SBY selaku ketua Umum DPP Partai Demokrat mengikut sertakan anaknya Ibas dalam partai politik, ini memungkinkan perencanaan di masa depan untuk menduduki posisi tertinggi di dunia perpolitikan di Indonesia. Yeni Wahid, sepeninggal Gus Dur nama dia dalam perpolitikan Indonesia semakin mencuat dengan menggantikan ayahnya sebagai penerus perjuangan PKB.
Selain di tingkat Nasional, ditingkat lokalpun praktek geneologi politik semakin berkembang. Pada pemilihan kepala daerah di Jawa Timur tahun 2010, istri dari mantan bupati Sidoarjo, Emi Hendarso, maju mencalonkan diri menjadi bupati Sidoarjo. Demikian juga di Kediri, Haryanti Sutrisno, istri bupati Kediri juga mencalonkan diri dan berhasil memenangkan pemilihan. Hal ini dikarenakan sang suami sudah tidak dapat mencalonkan lagi menjadi kepala daerah, setelah suami digantikan sang istri, setelah itu digantikan oleh sang anak.
Cerita singkat di atas hanya sebuah refleksi bahwa femonena geneologi politik masih menjadi realitas vulgar dalam jagad politik Indonesia. Dinamika politik Indonesia seakan tidak ramai tanpa ada partisipasi politik dari salah satu figur yang merepresentasikan kekuatan politik status quo melalui sanak familinya. Publik pun tidak dapat memprediksi.

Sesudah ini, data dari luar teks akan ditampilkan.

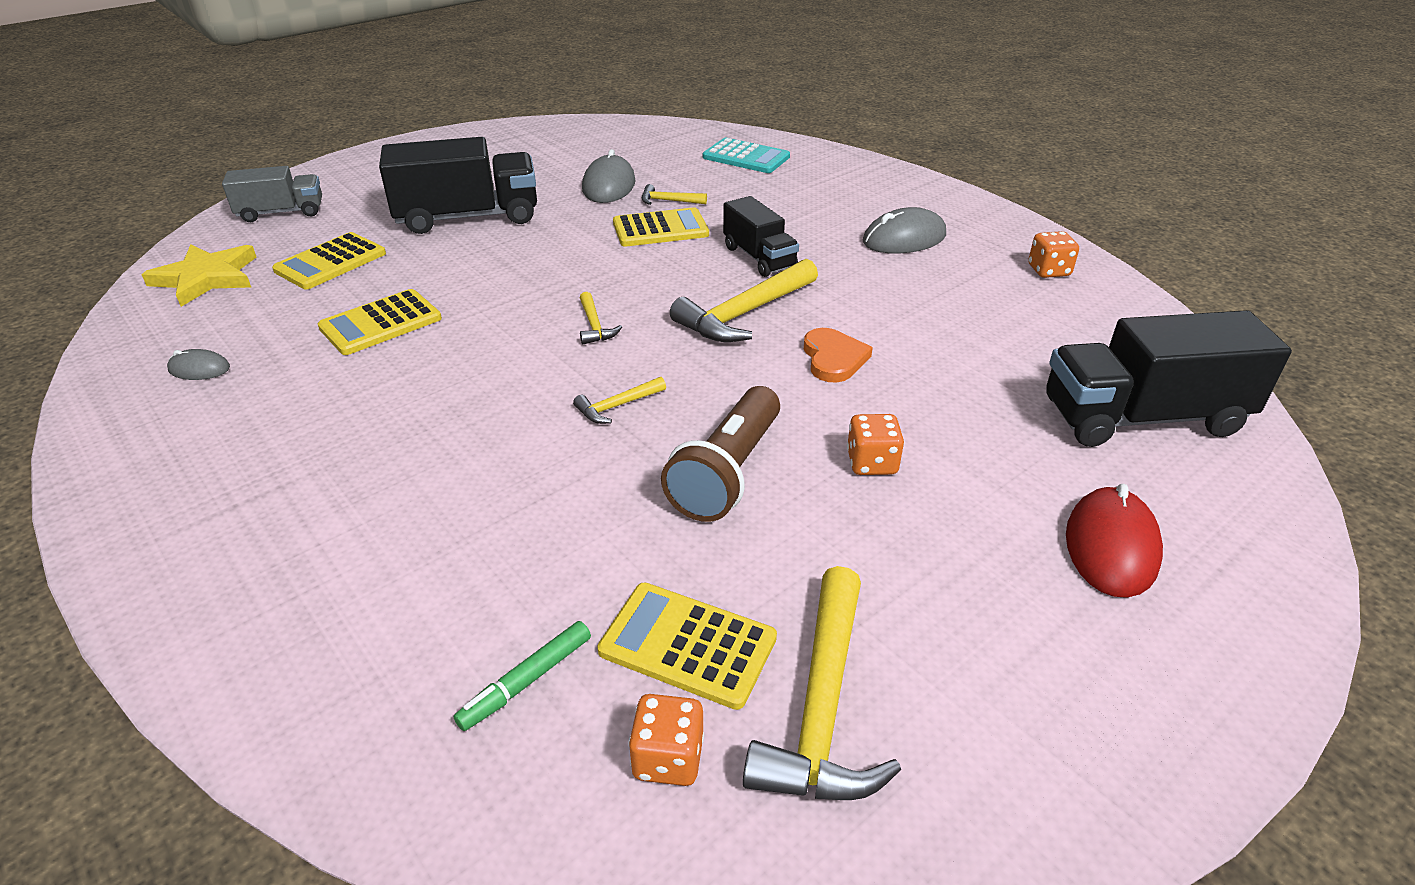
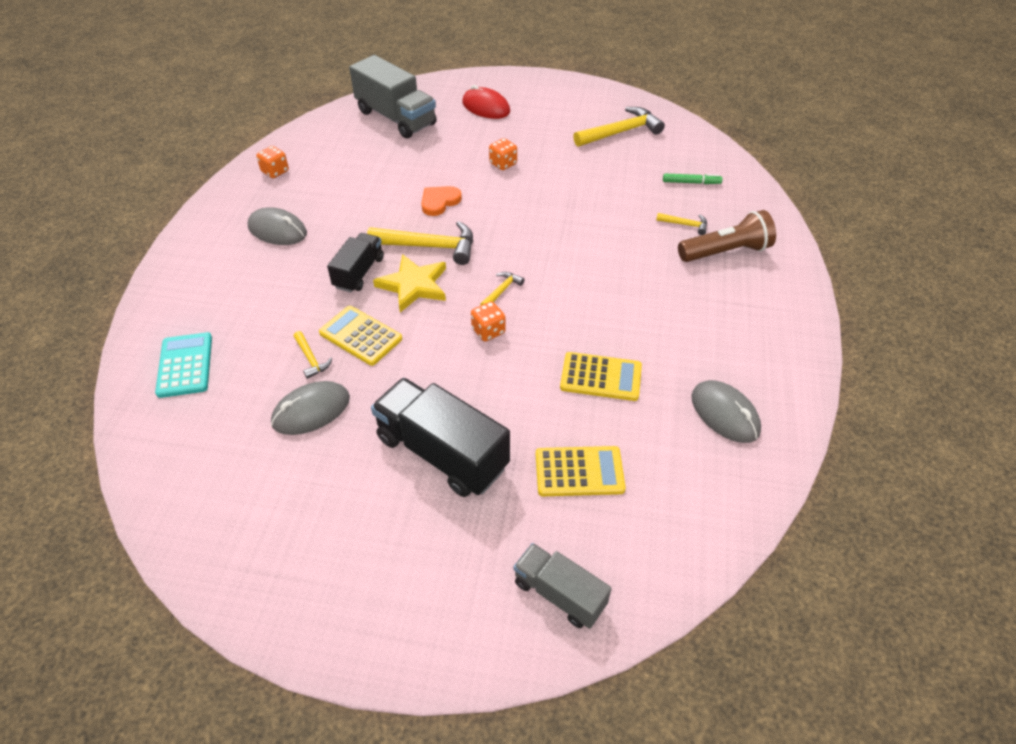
camera: 130 degrees left, 10 degrees up
(199, 369) = (725, 414): grey mouse -> grey mouse, size x1.84
(206, 278) = (674, 524): yellow star -> yellow star (413, 285)
(617, 406) = (552, 242): yellow hammer -> yellow hammer (685, 225)
(668, 758) = (672, 147): orange dice -> orange dice (488, 331)
(688, 645) = (636, 162): yellow calculator -> none
(727, 473) = (553, 192): brown flashlight -> brown flashlight (725, 252)
(1111, 546) = (486, 107): red mouse -> red mouse turned 60 degrees clockwise
(1142, 418) = (396, 118): black truck -> grey truck

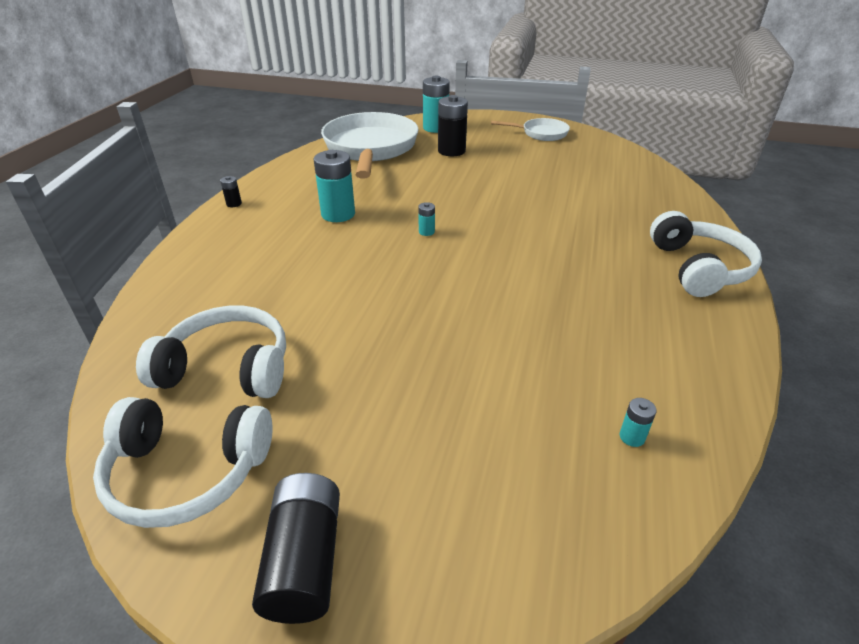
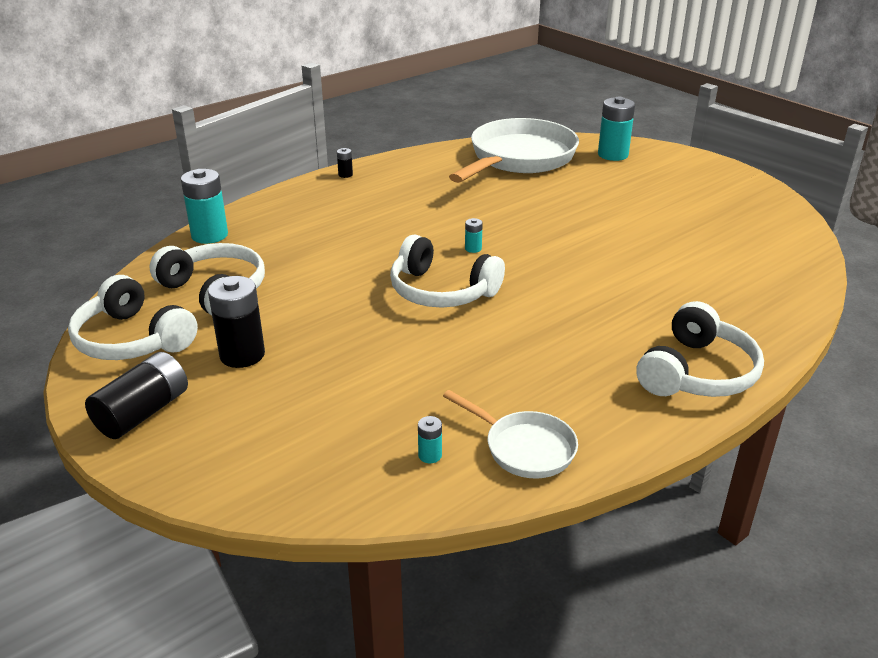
camera: 35 degrees right, 5 degrees down
(338, 214) = (417, 209): turquoise battery -> turquoise battery (209, 235)
(447, 278) = (441, 291): none -> white headphones
(451, 151) = (597, 183): black battery -> black battery (242, 355)
(541, 134) = (726, 192): white pan -> white pan (524, 448)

Sampai kapan fenomena geneologi politik akan berakhir.
Istilah Demokrasi mulai muncul beberapa abad yang lalu, tepatnya di Yunani kuno. Konsep demokrasi yakni kekuasaan atau kedaulatan ditangan rakyat, Hingga saat ini istilah demokrasi di Indonesia terus diperbincangkan oleh para kaum akademisi, politisi, pejabat pemerintahan bahkan masyarakat. Sistem demokrasi terus mengalir, berbanding lurus dengan wacana dam praktek reformasi pasca runtuhnya pemerintahan orde baru. Yang sebelumnya pengambilan keputusan tidak melibatkan publik dan kekuasaan hanya tersentralisasi di pusat saja. Sebagai salah satu prinsip demokrasi, partisipasi warga dalam berbagai kebijakan dan menetukan keputusan merupakan keharusan dalam diterapkannya sistem demokrasi di Indonesia, Publik dapat mengontrol para pemegang kekuasaan, menyampaikan aspirasi dan memberikan masukan dalam pengambilan kekuasaan yang menyangkut kehidupan warga. Bentuk opini-opini warga yakni keterlibatan masyarakat dalam organisasi sosial kemasyarakatan, kesediaan masyarakat untuk memberikan opini dan gagasan. Dalam demokrasi bebas memilih atau dipilih menjadi wakil rakyat, siapa saja berhak menjadi seorang pemimpin atau elite politik.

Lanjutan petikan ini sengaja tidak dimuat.